As business leaders, you know that computing has changed dramatically in recent years.

The Cloud, Big Data, and Artificial Intelligence are all reshaping how we do business. But what’s next? 

History may offer a clue.

Before the turn of the century, organisations frequently invested in building bespoke business systems. Large teams of in-house software developers produced millions of lines of computer code, often with little engagement from the business. These systems replicated standard business processes electronically and were transactionally based rather than customer-centric. As a result, building systems internally rarely differentiate organisations from one another.

After the Millennium “Y2K” problem, many organisations began to doubt the effort and cost of building their systems. Buying off-the-shelf business applications became popular because it was a more efficient way to solve the problem. While creating massive monolithic systems was left to the minority, this method is becoming less popular because of the rise of microservices.

Most people started buying business applications that were already made instead of making their own extensive, complicated systems like they used to. This happened because people had to deal with the “Y2K” bug in 2000.

Fast forward to the present day, and Data Science is the next big thing. Many businesses are allocating significant time and money into building their in-house capabilities in response to the risks of falling behind the competition. However, as the complexity and governance demand increase, will some people again question the rationale of this approach and instead opt for ready-made solutions? Could algorithms as a service be a viable alternative to building algorithms in-house?

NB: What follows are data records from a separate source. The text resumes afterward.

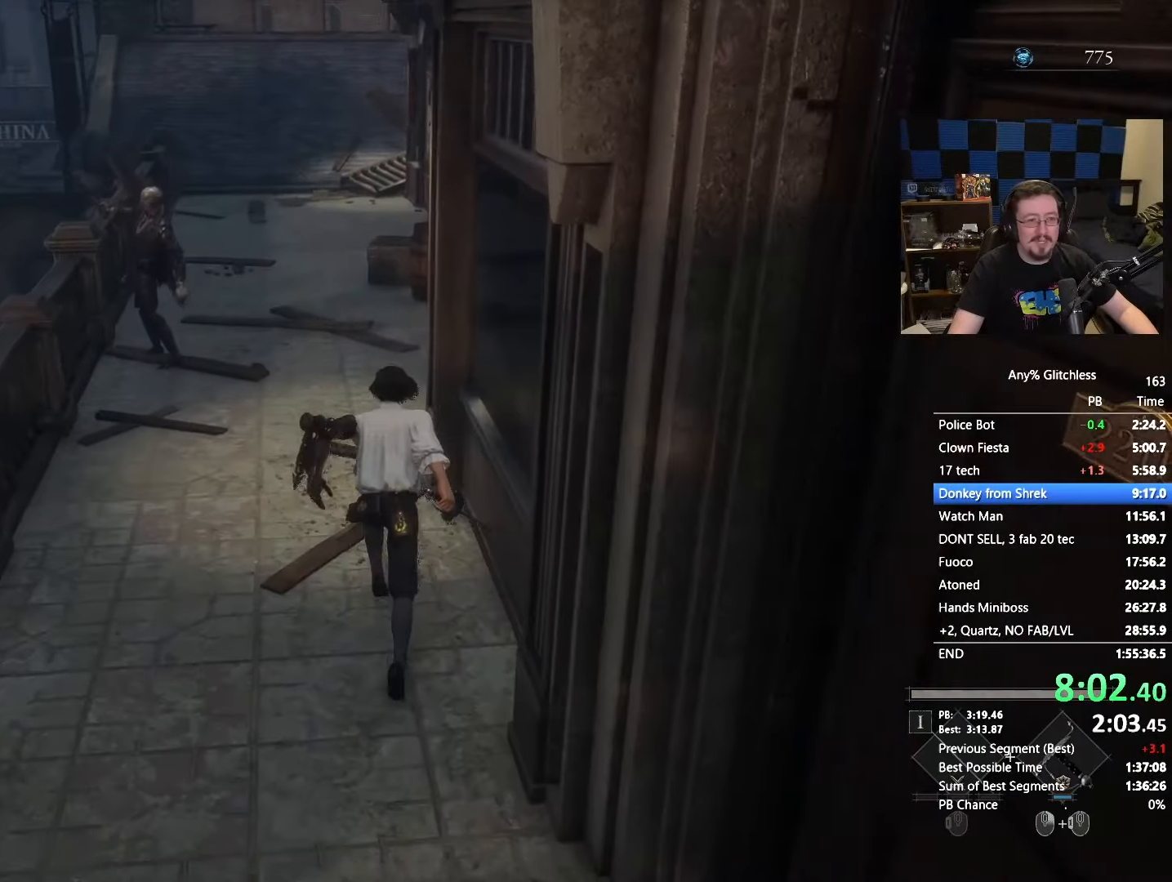
{"keys": ["space", "w"], "mouse": [], "events": [[33, "a", "down"], [133, "a", "up"]]}
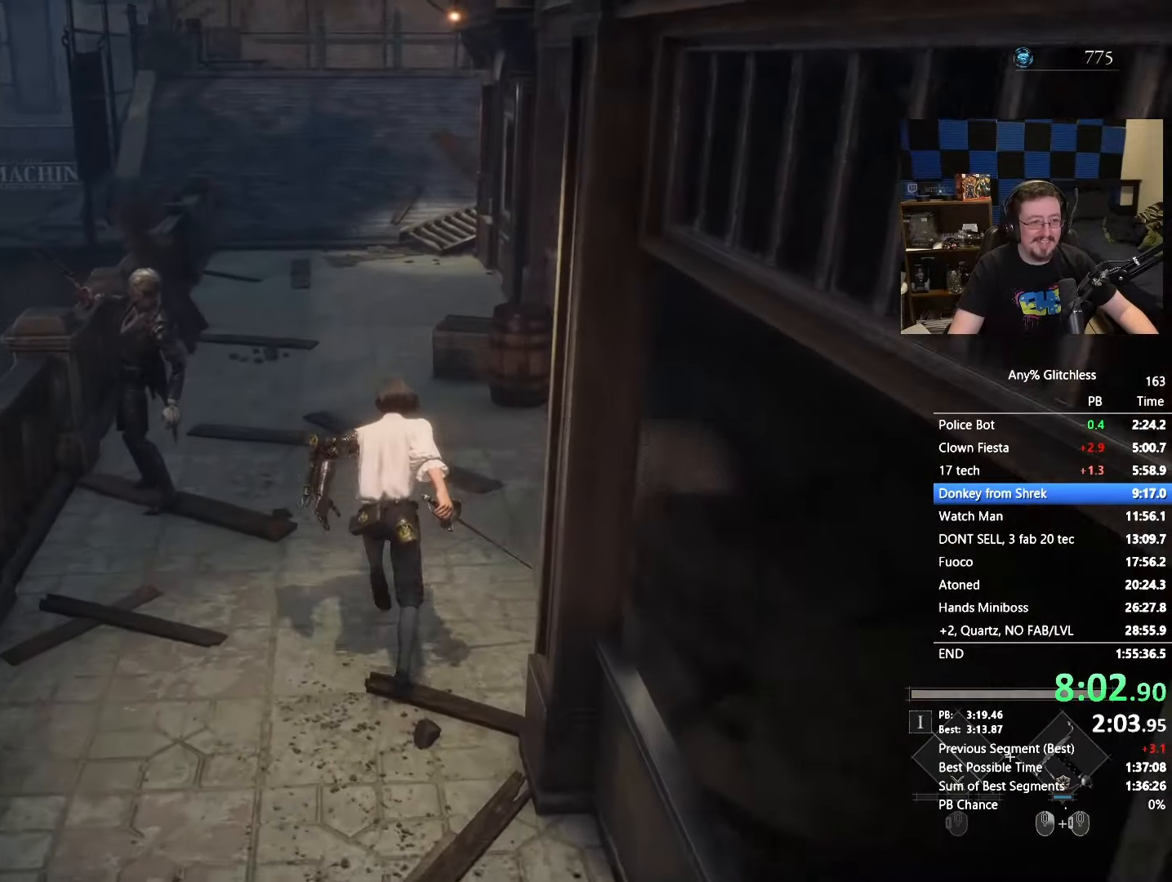
{"keys": ["space", "w"], "mouse": [], "events": []}
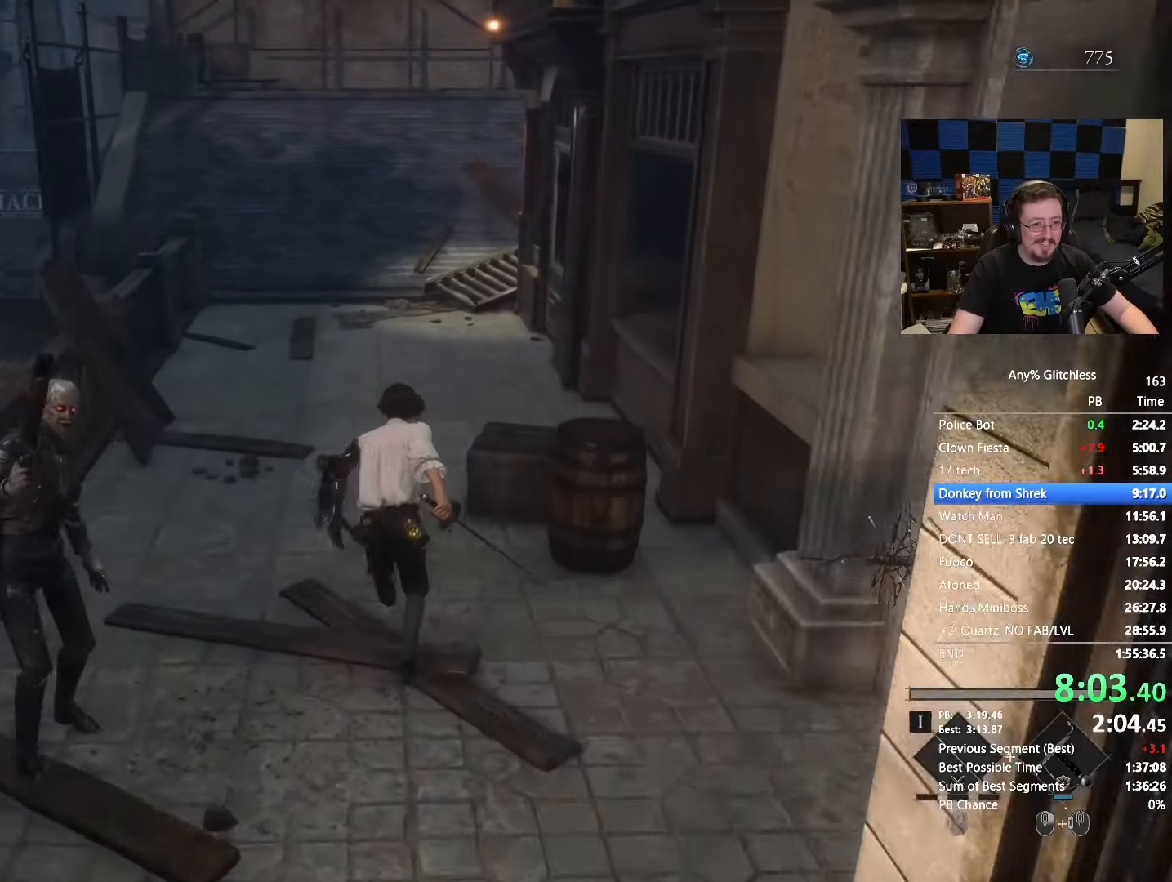
{"keys": ["space", "w"], "mouse": [], "events": []}
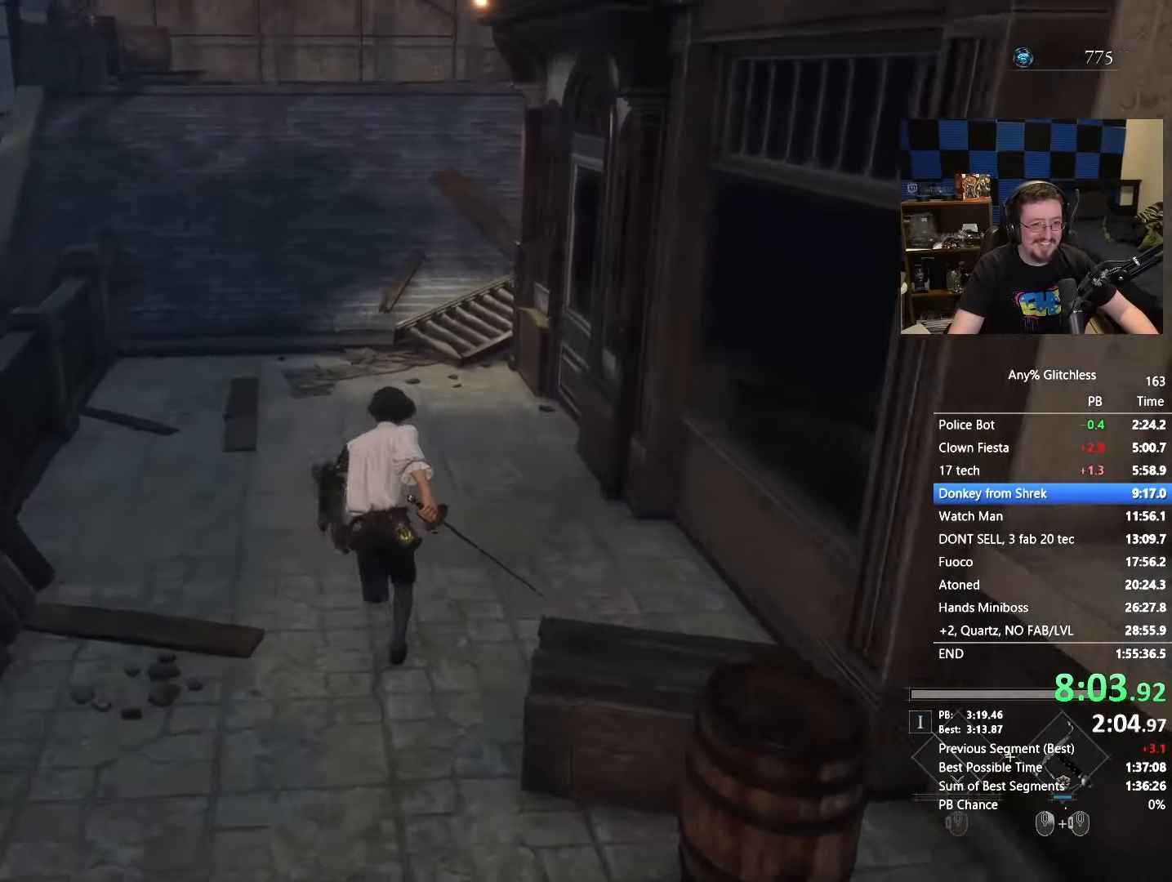
{"keys": ["space", "w"], "mouse": [], "events": []}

The short answer is yes. Algorithms as a Service represent a new category of software that allows you to use pre-built algorithms without developing and maintaining them.

This article will explore algorithms as a service and how they will change how businesses operate.

PART I

1. What are Algorithms as a Service?

Algorithms as a service, or AaaS for short, is the term given to a new area of cloud computing in which algorithms are offered as an AI service. The service contains a library of pre-built machine learning algorithms explicitly designed to address common business problems.

AaaS provides businesses access to predictive models made available over the web, allowing them to remove the associated overheads of building their own. In turn, organisations can focus on their core business whilst leaving the development of algorithms to specialist tech firms who can do it more quickly and efficiently.

Algorithms as a Service falls into the category of Software as a Services. Such solutions are at the top of the Cloud services pyramid and are explicitly designed with end-users in mind.

We’ll see in Part III in-depth information on the different types of algorithms and how they learn.

2. Why are algorithms as a service important now?

As explained in the previous section, this innovative AI service is a potential game-changer for organisations and represents a new way of doing business.

Many organisations have built their machine learning models to solve common business problems.  This AI development is often costly and time-consuming, requiring in-house Data Scientists, AI Developers, and specialist Data/Cloud Engineers. In addition, the truth is that most machine learning models being built do not require novel solutions.

Organisations adopting AaaS can fast-track their data science capabilities using pre-built models designed to address the most common business problems.

It takes a wide range of technologies and operational capabilities to provide an AaaS solution. Such services offer end-to-end platforms in which algorithms can run.

Examples of what goes into an AaaS AI platform are:

  • AI capabilities
    • AI frameworks
    • AI tasks
    • AI development
    • AI tools
  • Cloud services
    • AI infrastructure
    • Cyber Security
    • AI-based technologies and environments
  • AI experts
    • Data Scientists
    • Data Engineers
    • Cloud Solution Architects
    • Quality Assurance

Consequently, these AI platforms significantly speed up the time to deploy new algorithms, as all the hard work has been done. This enables companies to free up internal resources, including internal data scientists, to focus on other AI tasks that could help differentiate their organisation. The net result is that companies can achieve results faster and more efficiently, which helps drive profits and provide a competitive advantage. 

Furthermore, as AI models become increasingly sophisticated and businesses employ larger data sets, they will need people with AI expertise to develop and use algorithms. This raises the demand for such specialised skills, increasing employee turnover and wages. Finally, increased staff turnover slows a company’s progress as knowledge is lost in the market. This depletes the competitive advantage that a company may have held.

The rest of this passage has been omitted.